The circumstances of the assault at 88mph, a venue on Hobart Place in Civic, in May 2022 “don’t flatter” the 39-year-old, Magistrate James Stewart said at her sentencing.
He said she had been having a night on the town and clearly had far too much alcohol when she tried to use the men’s bathroom.
She was asked to leave by a staff member and there was an altercation between them. The manager arrived, stood between the pair and also asked the woman to leave.
She responded by pushing the manager in the throat, then punched her twice in the mouth and throat. The manager was left with bruising and a cut lip.
“It really doesn’t make sense why a law-abiding person would become violent, and violent towards another woman,” Magistrate Stewart said, noting she had no previous criminal history.
After the woman pleaded guilty to a charge of assault in the ACT Magistrates Court on Wednesday (12 April), her lawyer, Andrew Byrnes from Andrew Byrnes Law Group, said she had been going through “hell” at the time.
He said she’d drunk a large amount of alcohol and had just told her friend about her marital difficulties.

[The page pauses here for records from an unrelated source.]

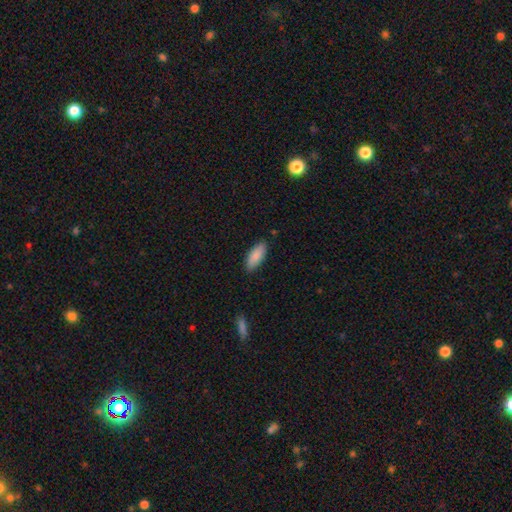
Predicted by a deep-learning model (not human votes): Overall: smooth (87%). How rounded: in between (79%). Merging: none (86%).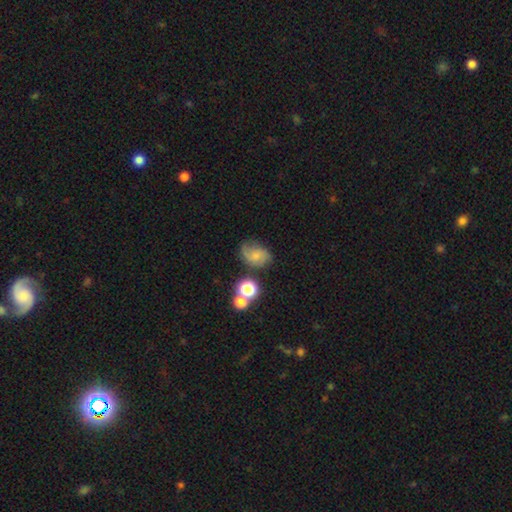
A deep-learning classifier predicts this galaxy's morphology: Q: Smooth or featured?
A: featured or disk (51%); runner-up: smooth (35%)
Q: Edge-on disk?
A: no (97%); runner-up: yes (3%)
Q: Merging?
A: none (55%); runner-up: minor disturbance (26%)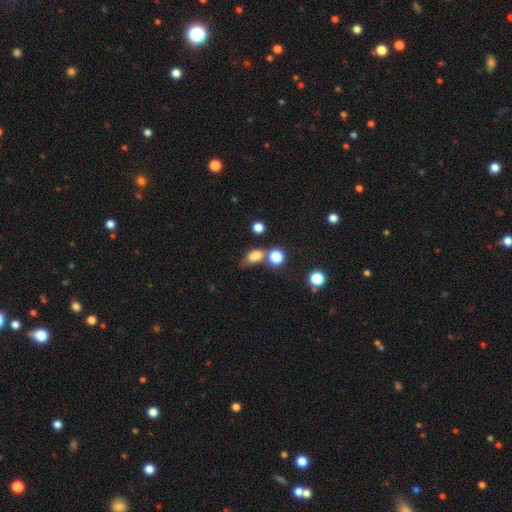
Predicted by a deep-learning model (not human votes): Smooth or featured? smooth (74%)
How rounded? in between (63%)
Merging? none (47%)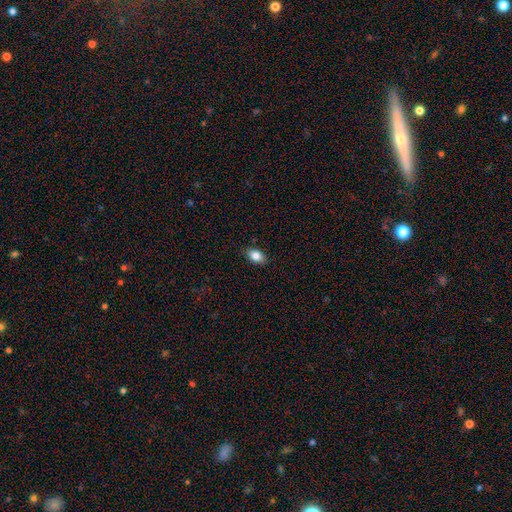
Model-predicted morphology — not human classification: Smooth or featured: smooth — 84% (star or artifact — 8%)
How rounded: in between — 89% (round — 10%)
Merging: none — 87% (minor disturbance — 10%)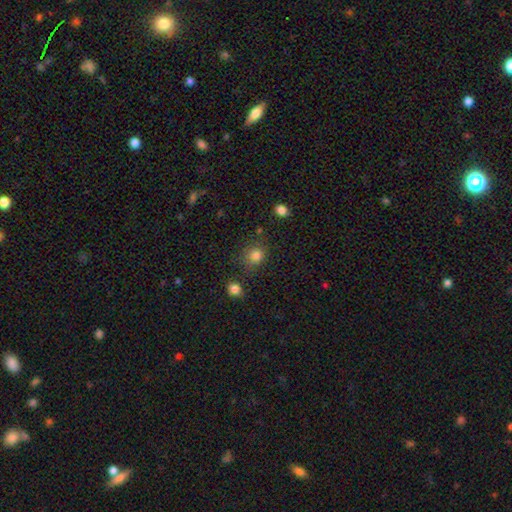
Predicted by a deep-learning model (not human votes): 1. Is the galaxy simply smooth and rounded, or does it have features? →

The court heard the woman’s husband was physically and mentally unwell and was reliant on her. She has had to increase the support she provided him and her family due to his illness.
She had also learned he had been having an affair and told her friend on the night of the assault.
Mr Byrnes said her emotional state had deteriorated when the affair was discussed and ultimately asked the court to spare his client a conviction.
“I have tremendous sympathy for this defendant,” Magistrate Stewart said when considering the issue.
“It is easy to understand how distressed she would have been and how the infidelity would have been a slap in her face.”
However, he said he could not see how he could allow a non-conviction order as the assault had been too serious and a working member of the public had been injured “for no reason”.
A non-conviction order would send “a terrible message to the community”, he said.
“You simply can’t assault people and walk away scot-free, no matter what your personal circumstances are,” Magistrate Stewart told her.
The woman, whom Region has chosen not to name, was convicted and sentenced to a 12-month good behaviour order with 75 hours of community service.